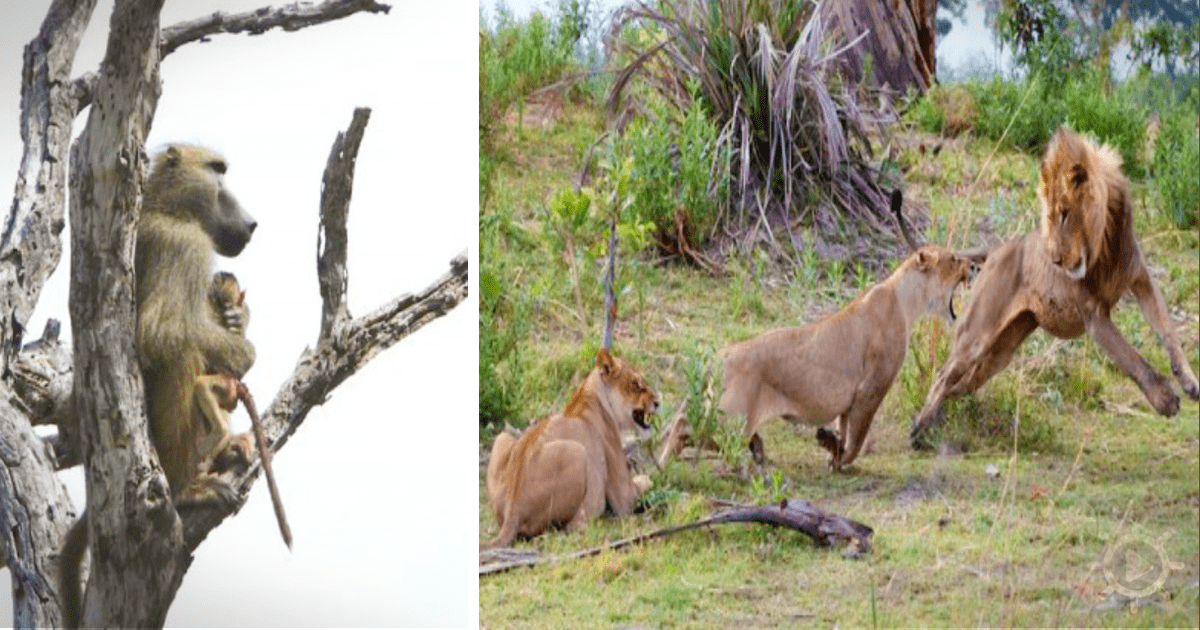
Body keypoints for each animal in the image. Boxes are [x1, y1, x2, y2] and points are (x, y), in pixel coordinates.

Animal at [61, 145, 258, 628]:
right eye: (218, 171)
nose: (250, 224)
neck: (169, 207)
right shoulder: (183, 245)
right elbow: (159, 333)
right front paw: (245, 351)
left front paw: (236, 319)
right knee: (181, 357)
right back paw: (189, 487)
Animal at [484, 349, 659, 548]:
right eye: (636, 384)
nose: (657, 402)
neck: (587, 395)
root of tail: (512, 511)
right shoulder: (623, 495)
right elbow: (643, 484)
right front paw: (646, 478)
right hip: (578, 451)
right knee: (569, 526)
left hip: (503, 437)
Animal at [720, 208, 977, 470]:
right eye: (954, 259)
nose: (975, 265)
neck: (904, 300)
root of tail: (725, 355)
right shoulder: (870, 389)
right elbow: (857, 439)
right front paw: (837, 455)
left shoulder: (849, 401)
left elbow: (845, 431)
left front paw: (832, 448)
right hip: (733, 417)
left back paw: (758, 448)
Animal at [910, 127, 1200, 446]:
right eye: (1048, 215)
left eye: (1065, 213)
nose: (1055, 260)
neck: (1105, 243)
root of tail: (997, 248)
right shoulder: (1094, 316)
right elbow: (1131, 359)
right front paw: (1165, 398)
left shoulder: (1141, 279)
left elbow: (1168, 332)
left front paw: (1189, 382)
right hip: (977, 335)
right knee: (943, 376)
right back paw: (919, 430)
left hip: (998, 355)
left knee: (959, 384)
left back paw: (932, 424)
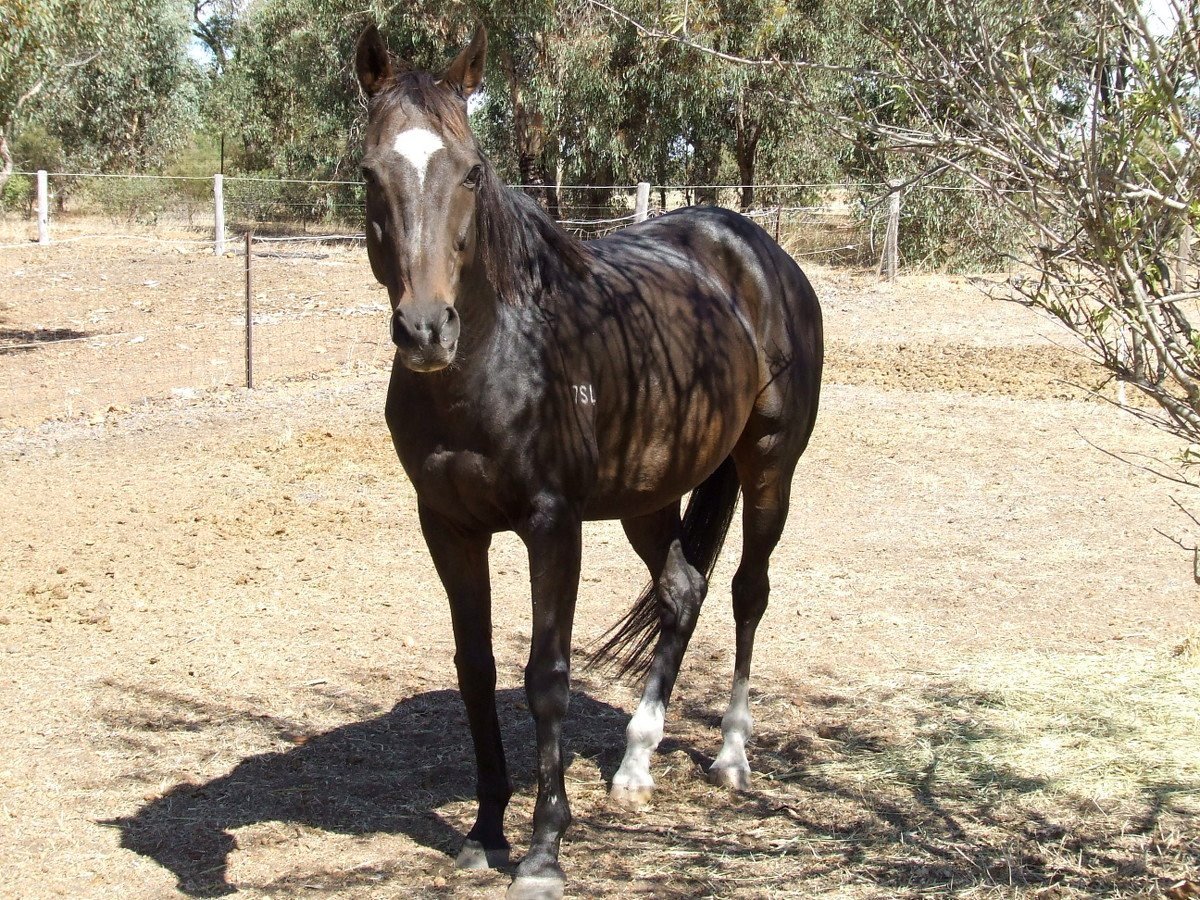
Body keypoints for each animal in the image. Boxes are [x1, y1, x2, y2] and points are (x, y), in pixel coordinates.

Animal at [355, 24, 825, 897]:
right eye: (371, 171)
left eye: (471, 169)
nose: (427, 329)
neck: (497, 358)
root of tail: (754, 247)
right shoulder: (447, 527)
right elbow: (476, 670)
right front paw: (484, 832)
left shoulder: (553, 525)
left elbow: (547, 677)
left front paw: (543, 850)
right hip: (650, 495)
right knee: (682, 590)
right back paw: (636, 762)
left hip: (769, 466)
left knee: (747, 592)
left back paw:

• Your instructions:
Looking at the data above, work out how many lines contain "tail" and answer with the figure only.

• Solution for this problem:
4